SET TASKS:
1. Can you condense the paragraph that starts "The workshop focused on" in the article on project cost-benefit analysis into a short bulleted list that keeps its main facts?
2. Can you resume the article on the project cost-benefit analysis workshop, picking up right after its final sentence?

EXCERPTED TEXT:
□ □ □ □ □ □ □

Cost-benefit analysis keeps projects on course

Education | 17 Dec 2019

As Hong Kong has, in recent years, been rocked by cost overrun and late delivery of a number of major infrastructural projects, project cost-benefit analysis has emerged as an effective antidote to the problem.

To further enhance management professionals’ knowledge of project cost-benefit analysis for the benefit of the local community, the School of Professional Education and Executive Development of The Hong Kong Polytechnic University (PolyU SPEED), in collaboration with The Hong Kong Institute of Surveyors (HKIS), held a workshop recently on “Project Cost Benefit Analysis – New Perspectives”. Dr. Alexia Nalewaik, Adjunct Professorial Lecturer of American University, was invited to be the speaker.

The workshop focused on project cost-benefit analysis, which covers both quantitative and qualitative aspects. As a subset of Project Economics, cost-benefit analysis is a methodology for determining the feasibility, usually profitability or necessity, of an economic investment. The nature of the approach implies that there will be a decision or recommendation made at the end of the analysis. The concept also implies that there are alternatives being considered even if that alternative is simply to not undertake the project. The core concepts of cost engineering and project management, ethics and bias, stakeholders, and risks need to be understood and established before any qualitative or quantitative evaluation of the project can be performed. As Dr. Nalewaik emphasizes, there is much more to project cost-benefit analysis than just economic theory.

The workshop was presented in an easy-to-understand format with straightforward mathematics. In addition to engineering and construction projects, the workshop was also relevant to social sciences projects and events. Key topics covered included stakeholders, risks, ethics, bias, and political applications for multi-perspective cost-benefit analysis; the workshop also looked beyond the project selection phase to possible scenarios when a selected project does not deliver.

□ □ □ □ □ □ □

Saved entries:
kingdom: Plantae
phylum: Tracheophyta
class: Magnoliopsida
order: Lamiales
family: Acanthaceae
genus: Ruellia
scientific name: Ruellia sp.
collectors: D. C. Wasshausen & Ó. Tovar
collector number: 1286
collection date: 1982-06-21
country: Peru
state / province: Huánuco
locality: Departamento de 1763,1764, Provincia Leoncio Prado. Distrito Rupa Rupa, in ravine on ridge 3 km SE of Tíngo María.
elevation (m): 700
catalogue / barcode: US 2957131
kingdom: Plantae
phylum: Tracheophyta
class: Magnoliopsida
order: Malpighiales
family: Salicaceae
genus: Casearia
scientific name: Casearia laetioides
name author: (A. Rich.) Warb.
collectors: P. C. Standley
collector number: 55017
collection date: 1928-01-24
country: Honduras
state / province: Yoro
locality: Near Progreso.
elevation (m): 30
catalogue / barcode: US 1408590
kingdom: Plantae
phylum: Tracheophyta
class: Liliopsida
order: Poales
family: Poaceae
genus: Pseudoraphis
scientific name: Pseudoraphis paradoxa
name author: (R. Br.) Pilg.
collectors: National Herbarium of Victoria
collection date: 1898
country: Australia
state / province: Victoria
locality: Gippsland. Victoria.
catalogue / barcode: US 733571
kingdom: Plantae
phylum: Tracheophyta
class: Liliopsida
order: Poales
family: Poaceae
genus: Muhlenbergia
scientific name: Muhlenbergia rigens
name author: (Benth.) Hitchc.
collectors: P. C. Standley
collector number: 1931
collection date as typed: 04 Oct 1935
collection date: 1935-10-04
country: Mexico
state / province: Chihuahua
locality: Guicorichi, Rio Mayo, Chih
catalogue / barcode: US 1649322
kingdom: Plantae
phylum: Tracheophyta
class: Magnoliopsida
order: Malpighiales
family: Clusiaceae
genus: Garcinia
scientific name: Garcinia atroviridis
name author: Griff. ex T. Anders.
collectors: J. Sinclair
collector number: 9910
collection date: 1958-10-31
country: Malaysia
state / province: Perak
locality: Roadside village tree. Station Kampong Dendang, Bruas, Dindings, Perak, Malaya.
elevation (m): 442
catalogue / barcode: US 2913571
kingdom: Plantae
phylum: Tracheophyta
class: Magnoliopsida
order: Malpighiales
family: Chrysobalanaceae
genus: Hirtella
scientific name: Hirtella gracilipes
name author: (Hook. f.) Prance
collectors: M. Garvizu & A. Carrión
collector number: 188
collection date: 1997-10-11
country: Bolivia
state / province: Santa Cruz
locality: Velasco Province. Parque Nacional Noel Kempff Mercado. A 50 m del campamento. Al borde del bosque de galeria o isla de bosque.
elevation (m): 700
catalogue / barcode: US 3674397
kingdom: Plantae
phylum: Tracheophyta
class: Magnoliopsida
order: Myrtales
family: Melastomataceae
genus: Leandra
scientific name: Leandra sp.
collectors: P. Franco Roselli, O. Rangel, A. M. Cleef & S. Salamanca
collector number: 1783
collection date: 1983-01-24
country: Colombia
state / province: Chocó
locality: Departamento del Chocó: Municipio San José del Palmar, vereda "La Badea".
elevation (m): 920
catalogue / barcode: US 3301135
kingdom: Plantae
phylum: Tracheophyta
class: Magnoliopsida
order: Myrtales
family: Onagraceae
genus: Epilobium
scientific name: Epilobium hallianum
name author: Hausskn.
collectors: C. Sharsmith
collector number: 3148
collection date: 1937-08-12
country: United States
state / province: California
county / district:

□ □ □ □ □ □ □

EXERCISE RESULTS:
1.
- The workshop covered project cost-benefit analysis, including both its quantitative and qualitative aspects.
- Cost-benefit analysis is a subset of Project Economics. It determines the feasibility of an economic investment, usually its profitability or necessity.
- The approach implies a decision or recommendation at the end. It also implies that alternatives are being considered, even if the only alternative is not to undertake the project.
- Cost engineering and project management, ethics and bias, stakeholders, and risks must be understood and established before any qualitative or quantitative evaluation.
- Dr. Nalewaik emphasizes that the analysis involves much more than economic theory.

2.
“Bias often occurs as owners or the one who pays is the centre of attention,” says Dr. Sandy Tang, Programme Leader of Bachelor of Science (Honours) in Surveying. “Cost-benefit analysis can help individuals make decisions on a comprehensive basis, taking all stakeholders into consideration and avoiding bias.”

This workshop was not only useful to project owners, project team members, and management professionals but also to the public. “Cost-benefit analysis is not just crucial to project management; it also helps to enhance lifestyles,” stresses Dr. Nalewaik, who has over 25 years of experience in project control and management, “It is a universal decision-making tool.”

For those interested to know more, PolyU SPEED is offering the Bachelor of Science (Honours) in Surveying programme to equip students with fundamental knowledge and skills in the inter-disciplinary professions of land, property and construction for their employability and lifelong learning. Professionals can also stay tuned to PolyU SPEED, which often invites local and global industry experts to hold inspiring workshops.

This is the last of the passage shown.